- Texto del documento:
Todo indica que los atacantes actuaron por cuenta propia, sin nexos operativos con ninguna célula terrorista organizada. Sin embargo, la Policía ha encontrado suficiente evidencia para considerar que estaban radicalizados por la ideología del grupo Estado Islámico. En este caso, el rencor exacerbado de dos personas fue el detonante de la violencia. Es una lección que siempre debemos tener presente.
El único acto ejemplar de tan nefasto episodio lo protagonizó Ahmed al Ahmed, inmigrante sirio de 43 años, quien desde 2006 vive en Australia. A riesgo de su vida, se abalanzó sobre el más joven de los atacantes e impidió que siguiera asesinando inocentes. Su decisión revela que, en medio de la intolerancia y las agresiones tan frecuentes en el mundo, existen seres humanos solidarios, dispuestos incluso a sacrificarse por sus semejantes.
Según las autoridades, esta ha sido la peor masacre sucedida en Australia durante las últimas tres décadas. Pero no es un hecho aislado, sino parte una cadena creciente de amenazas y agresiones de muy diversa índole contra la población judía alrededor del mundo.
Se han exacerbado desde los brutales ataques de Hamás contra Israel, en octubre de 2023, y las devastadoras e indiscriminadas represalias de su gobierno contra la población palestina en la Franja de Gaza. Por desgracia, personas ya intoxicadas de antisemitismo no diferencian entre el Estado israelí y el pueblo judío, y convierten la entendible solidaridad con los palestinos en odio sin distinción.
Hace apenas dos meses y medio, un hombre mató a dos personas e hirió a tres más de gravedad durante la celebración del Yom Kippur en una sinagoga de Manchester, en el Reino Unido. En febrero, un atacante apuñaló a un visitante del monumento al Holocausto, en Berlín. En setiembre del año pasado, un ciudadano paquistaní residente en Canadá fue arrestado bajo cargos de planear una masacre en un centro judío de Brooklyn, Nueva York. Cuatro meses antes, la Policía francesa ultimó a un hombre que amenazó a sus agentes con arma blanca, luego de que incendiara una sinagoga en la ciudad de Rouen.

- Qué hacer:
[A] En el texto sobre el ataque antisemita en Australia, ¿desde qué año vive Ahmed al Ahmed en ese país?
[B] Prosigue el texto sobre el ataque antisemita en Australia a partir de su última oración.

Registros extraídos
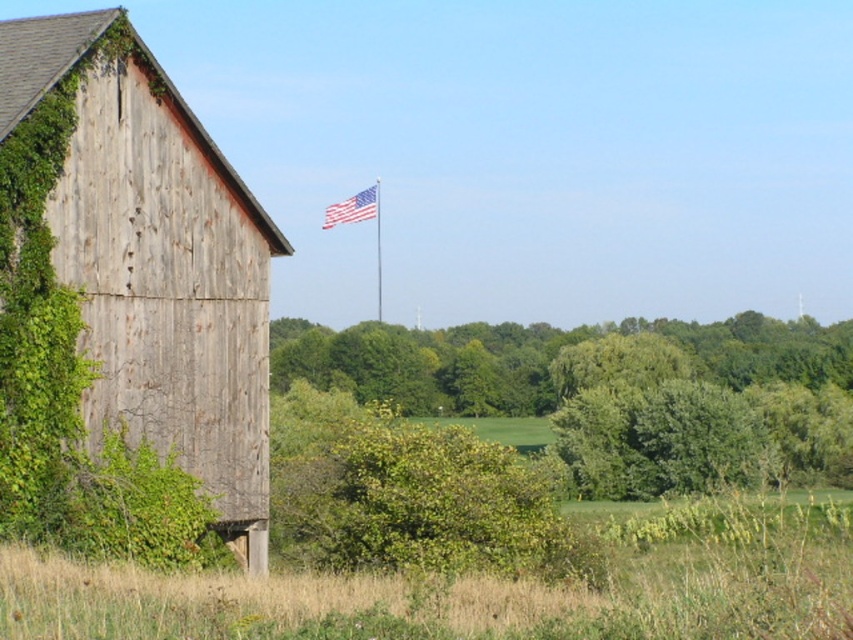
You are a painter planning to paint the weathered wood barn at left and the american flag at upper center. You want to ensure the barn is depicted accurately in proportion to the flag. Based on the scene, which object should you paint larger?

The weathered wood barn at left should be painted larger than the american flag at upper center because it is much taller.

You are a painter planning to paint the weathered wood barn at left and the green leafy tree at center. Which object should you focus on first if you want to paint the taller one first?

The green leafy tree at center is taller than the weathered wood barn at left, so you should focus on painting the green leafy tree at center first.

You are a photographer planning to capture a wide shot of the green leafy tree at center and the american flag at upper center. Your camera can focus on objects up to 25 meters apart. Will both objects be in focus?

The green leafy tree at center and the american flag at upper center are 23.96 meters apart from each other. Since the maximum focus range of the camera is 25 meters, both objects will be within the focus range and thus in focus.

- Resultados:
[A] Desde 2006.

[B]
Los anteriores son apenas algunos de los ejemplos más recientes de antisemitismo convertido en agresiones contra personas por el simple hecho de compartir una determinada religión, tradiciones e historia. La naturaleza individual de esos atentados, así como la cantidad de muchos otros, da una alarmante medida de lo que se ha extendido tan execrable actitud, y cuán difícil es prever que el resentimiento anidado en una persona la conduzca a actos criminales.
Aunque no se puede definir un perfil único del antisemita, por lo regular se trata de personas intolerantes, inseguras, ignorantes de la historia, cargadas de perjuicios o envidia, proclives a culpar a otros de problemas propios, consumidoras de desinformación y adictas a las teorías conspirativas. Además, a menudo sus distorsiones son potenciadas por terceros inescrupulosos, interesados en fomentar conflictos.
Su resultado más extremo y monstruoso fue el Holocausto: una maquinaria de muerte estructurada y conducida con toda frialdad y eficacia para eliminar a millones de judíos durante la Segunda Guerra Mundial, por considerárseles una “raza inferior”. Su eco resuena hoy, perturbadoramente, con cada nuevo atentado o intento de realizarlo. Por esto, el antisemitismo merece rechazo sin concesiones.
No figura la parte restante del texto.